You cannot prove me wrong on this. Your discussion of so-called “radiative forcing” is about a totally imaginary process which simply does not happen because all that back radiation can do is slow the rate of radiative cooling, not the rate of non-radiative cooling. But the Sun’s direct radiation cannot explain the existing surface temperatures on Earth or Venus, just for starters. So the rate of cooling is irrelevant. You think in the wrong paradigm altogether because you have been gullible enough to believe James Hansen and his cronies who simply do not understand entropy and the related thermodynamics.

Jul 20, 2015 at 12:17 AM | Unregistered CommenterD o u g

Well Monbiot agrees with you.

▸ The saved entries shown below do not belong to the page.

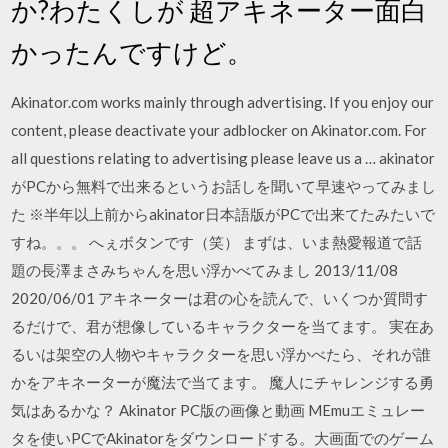
か?わたくしが 超アキネーター面白
かったんですけど。
Akinator.com works mainly through advertising. If you enjoy our
content, please deactivate your adblocker on Akinator.com. For
all questions relating to advertising please leave us a … akinator
がPCから無料で出来るというお話しを聞いて早速やってみまし
た ※半年以上前からakinator日本語版がPCで出来てたみたいで
すね。。。 へぇボタンです（笑） まずは、いま熱愛報道で話
題の長澤まさみちゃんを思い浮かべてみまし 2013/11/08
2020/06/01 アキネーターは君の心を読んで、いくつか質問す
るだけで、君が想像しているキャラクターを当てます。 実在あ
るいは架空の人物やキャラクターを思い浮かべたら、それが誰
かをアキネーターが魔法で当てます。 魔人にチャレンジする勇
気はあるかな？ Akinator PC版の画像と動画 MEmuエミュレー
タを使いPCでAkinatorをダウンロードする。大画面でのゲーム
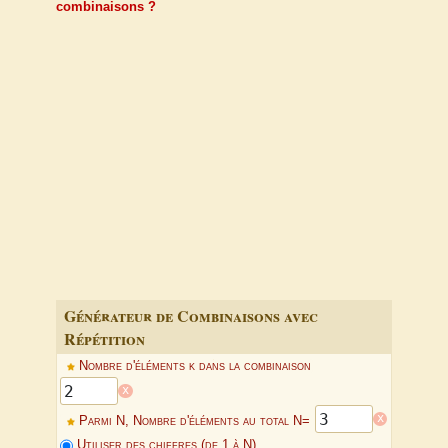
combinaisons ?
Générateur de Combinaisons avec
Répétition
Nombre d'éléments k dans la combinaison
x
x
Parmi N, Nombre d'éléments au total N=
Utiliser des chiffres (de 1 à N)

Apparently it's just the unintended consequences of incentives to convert sewage and food waste into fuel...

http://www.theguardian.com/environment/georgemonbiot/2014/mar/14/uk-ban-maize-biogas

Nice that everyone is on the same page for once. Now if only these wise-after the-fact, sanctimonious 'planet-savers' would take this on board and consider getting wise beforehand with all the other global warming 'solutions' that are doing far more harm than good.

Jul 20, 2015 at 8:52 AM | Unregistered CommenterJamesG

Doug

"You cannot prove me wrong on this"

You must not say things like that if you wish to be taken seriously. For one thing, it makes you sound like an alarmist!